By 0255, two workboats that were working in the harbour had attempted to push Creciente’s stern back towards the wharf before the harbour tugs became available.

The master called the chief engineer and requested the use of the main engine as soon as possible. Within four minutes the bridge was given control of the main engine and the master ran the main engine in an unsuccessful attempt to move the ship’s stern back towards the wharf.

At about 0310, despite the efforts of one tug and the workboats, Creciente’s stern probably made contact with the side of the channel opposite the wharf, causing the rudder to jam hard over to port until it was freed at about 0340.

At about 0324, a pilot boarded Creciente and began using the ship’s engine and the two tugs that had arrived to prevent the ship from grounding again and return it to its berth.

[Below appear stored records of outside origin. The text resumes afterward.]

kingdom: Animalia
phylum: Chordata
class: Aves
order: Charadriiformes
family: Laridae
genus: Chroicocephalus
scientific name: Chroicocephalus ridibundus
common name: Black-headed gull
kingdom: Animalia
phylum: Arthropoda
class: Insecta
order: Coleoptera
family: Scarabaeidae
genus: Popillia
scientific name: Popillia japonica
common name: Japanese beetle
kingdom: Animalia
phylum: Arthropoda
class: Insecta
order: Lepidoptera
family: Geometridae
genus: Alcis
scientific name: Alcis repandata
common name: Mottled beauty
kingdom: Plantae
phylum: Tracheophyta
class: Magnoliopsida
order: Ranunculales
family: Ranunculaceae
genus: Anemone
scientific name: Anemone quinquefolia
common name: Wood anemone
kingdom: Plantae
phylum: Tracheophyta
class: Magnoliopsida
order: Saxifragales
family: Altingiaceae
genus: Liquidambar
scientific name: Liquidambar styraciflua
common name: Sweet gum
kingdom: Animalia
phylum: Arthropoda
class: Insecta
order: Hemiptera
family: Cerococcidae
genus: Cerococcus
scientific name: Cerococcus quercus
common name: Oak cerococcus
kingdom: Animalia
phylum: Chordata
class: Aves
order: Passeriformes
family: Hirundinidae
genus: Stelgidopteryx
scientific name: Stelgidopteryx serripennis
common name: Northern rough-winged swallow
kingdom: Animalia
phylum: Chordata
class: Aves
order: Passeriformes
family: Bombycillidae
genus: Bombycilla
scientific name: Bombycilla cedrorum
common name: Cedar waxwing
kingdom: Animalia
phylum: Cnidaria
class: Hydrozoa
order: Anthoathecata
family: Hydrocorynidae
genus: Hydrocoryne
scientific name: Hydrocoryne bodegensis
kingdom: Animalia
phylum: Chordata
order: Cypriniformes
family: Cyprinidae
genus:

At about 0434, the harbour master informed the pilot that, in about 20 minutes, he would have no under keel clearance as the tide was still ebbing. He instructed the pilot to move the ship to the deepest part of the channel and hold it there using the ship’s engine and the tugs until later in the morning, when the tide had risen.

At about 0515, the rudder again became stuck hard over to port and, by about 0615, the ship’s engine was stopped because the ship was hard aground and could not be moved back into the centre of the channel.

At about 0724, the tide began to flood and the tugs continued to hold the ship in position until it refloated at 0947. Creciente transited the channel without any further incident and, at 1430, anchored outside the harbour.

An underwater damage assessment revealed that the rudder was cracked, the rudder stock was twisted, four of the five propeller blades were bent, and some of the ship’s bottom and side plating was set in by as much as 300 mm in places.

At 1305 on 30 September, Creciente departed from the Port Hedland anchorage, with the tug Seiha Maru No 2 in attendance, bound for Kashima, Japan.

The report identifies the following safety issues and issues two recommendations and five safety advisory notices to address them:

• The additional layers of mooring rope stored on the mooring winch drums effectively reduced the holding power of the winch brakes, which caused the brakes to slip at below their designed holding capacity.

• The winch brake drums had not been effectively maintained, being heavily pitted and generally in poor condition, which further decreased the brakes holding capacity.

• Many of the mooring winch brakes were probably not fully applied which allowed the brakes to slip more easily.

• The mooring lines were not monitored effectively in the period leading up to the incident, which allowed the ship to move away from the wharf, because insufficient manpower was utilised for the task.

Creciente did not have any guidelines or procedures for mooring the ship. Consequently, the master did not adequately assess the risks that the ship’s mooring arrangement, and the likely winch brake condition, posed to the ship’s ability to remain at its berth under the prevailing tidal conditions.

Creciente’s classification society, Lloyd’s Register, did not have rules or guidelines in place to ensure that the mooring winch brakes were adequately inspected and maintained, allowing the condition of the brakes to deteriorate and slip at below their designed holding capacity.

• The Port Hedland Port Authority did not identify the possibility of a ship breaking away from its berth and adequately assess or address the associated risks in the port emergency plan.